Nov 16, 2009, 13:47 GMT
Kabul - Afghan government officials announced Monday the launch of an anti-corruption unit and a force to fight major crimes amid mounting international pressure on newly re-elected President Hamid Karzai to crack down on graft in his administration.
Since being declared president in a fraud-tainted election earlier this month, Karzai has been under pressure by Western leaders, who have tens of thousands soldiers in the country, to reform his administration or face the loss of international support.
'After his reelection, President Hamid Karzai has made the fight against corruption his top priority in the next five years,' Afghan Interior Minister Mohammad Hanif Atmar told a press conference in Kabul.

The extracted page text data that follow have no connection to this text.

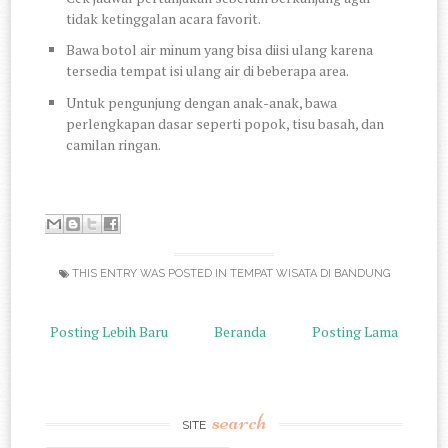
tidak ketinggalan acara favorit.
Bawa botol air minum yang bisa diisi ulang karena
tersedia tempat isi ulang air di beberapa area.
Untuk pengunjung dengan anak-anak, bawa
perlengkapan dasar seperti popok, tisu basah, dan
camilan ringan.
THIS ENTRY WAS POSTED IN
TEMPAT WISATA DI BANDUNG
Posting Lebih Baru
Beranda
Posting Lama
search
SITE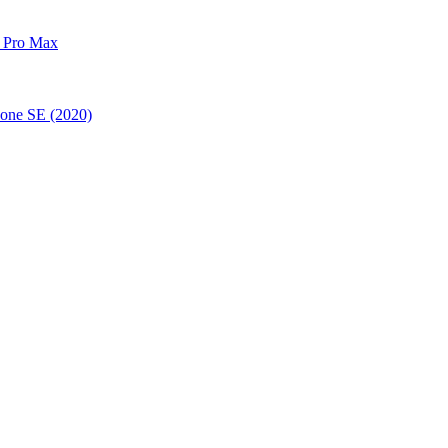
 Pro Max
one SE (2020)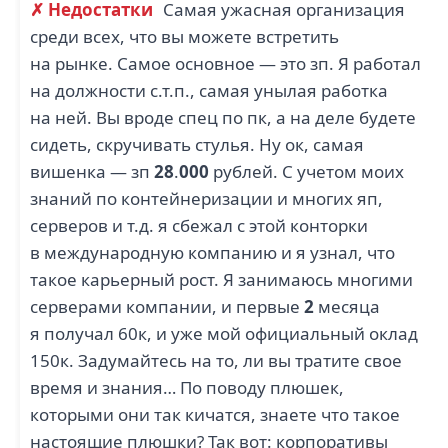
✗ Недостатки
Самая ужасная организация
среди всех, что вы можете встретить
на рынке. Самое основное — это зп. Я работал
на должности с.т.п., самая унылая работка
на ней. Вы вроде спец по пк, а на деле будете
сидеть, скручивать стулья. Ну ок, самая
вишенка — зп
28
.
000
рублей. С учетом моих
знаний по контейнеризации и многих яп,
серверов и т.д. я сбежал с этой конторки
в международную компанию и я узнал, что
такое карьерный рост. Я занимаюсь многими
серверами компании, и первые
2
месяца
я получал 60к, и уже мой официальный оклад
150к. Задумайтесь на то, ли вы тратите свое
время и знания… По поводу плюшек,
которыми они так кичатся, знаете что такое
настоящие плюшки? Так вот: корпоративы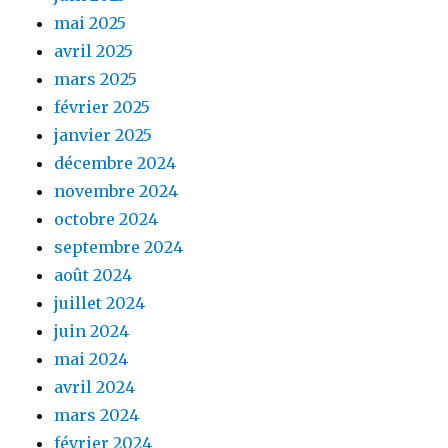
mai 2025
avril 2025
mars 2025
février 2025
janvier 2025
décembre 2024
novembre 2024
octobre 2024
septembre 2024
août 2024
juillet 2024
juin 2024
mai 2024
avril 2024
mars 2024
février 2024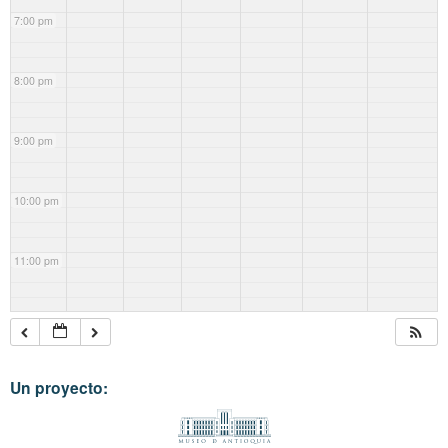
7:00 pm
8:00 pm
9:00 pm
10:00 pm
11:00 pm
Un proyecto:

'Our previous efforts were useful, but did not root out the corruption and did not yield the results that our people expected. Therefore there have to be new experiences,' said Atmar, who was flanked by a host of Afghan officials and US and British ambassadors to Kabul.

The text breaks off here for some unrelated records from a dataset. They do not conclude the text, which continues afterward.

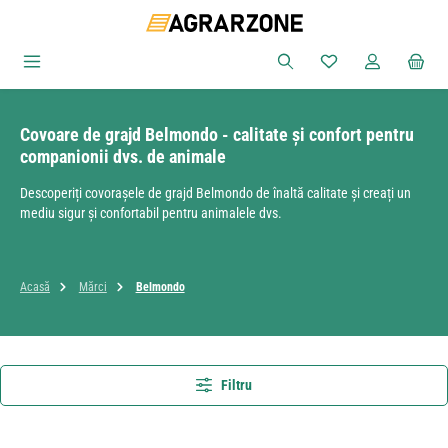
Sari la conținutul principal
Aveți 0 articole din
Covoare de grajd Belmondo - calitate și confort pentru
companionii dvs. de animale
Descoperiți covorașele de grajd Belmondo de înaltă calitate și creați un
mediu sigur și confortabil pentru animalele dvs.
Acasă
Mărci
Belmondo
Filtru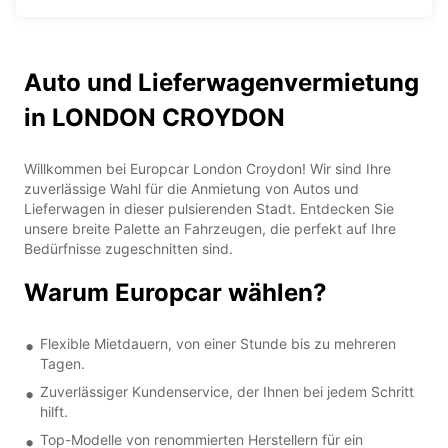
Auto und Lieferwagenvermietung
in LONDON CROYDON
Willkommen bei Europcar London Croydon! Wir sind Ihre
zuverlässige Wahl für die Anmietung von Autos und
Lieferwagen in dieser pulsierenden Stadt. Entdecken Sie
unsere breite Palette an Fahrzeugen, die perfekt auf Ihre
Bedürfnisse zugeschnitten sind.
Warum Europcar wählen?
Flexible Mietdauern, von einer Stunde bis zu mehreren
Tagen.
Zuverlässiger Kundenservice, der Ihnen bei jedem Schritt
hilft.
Top-Modelle von renommierten Herstellern für ein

The new anti-corruption unit, which will work under the purview of the country's attorney general, would prosecute corruption cases involving high-level government officials, Atmar said, adding, 'there will be no impunity for high-level officials before the law.'
The new unit would be supported by the US Federal Bureau of Investigation (FBI), Britain's Scotland Yard and the European Union's police training mission to Afghanistan. A separate force to fight major crimes would also be established, the minister said.
The announcement came hours after the European Union foreign ministers meeting in Brussels said on Monday that Karzai would have to clean up his country's notoriously corrupt authorities if he wanted to keep the confidence of international donors.
Karzai is due to be sworn in on Thursday.
'We will be watching. First we have his installation speech ... that will be very important, then we go from there and see how he appoints the different ministers,' Sweden's Foreign Minister Carl Bildt told journalists in Brussels.
Sweden currently holds the EU's rotating presidency.
US Secretary of State Hillary Rodham Clinton also called for an independent inquiry into corruption among Afghan authorities in an interview with a German news magazine on Saturday.
'We have to demand more. It's in our national security interests to have partners in Afghanistan who feel committed to better governance,' she told Der Spiegel magazine.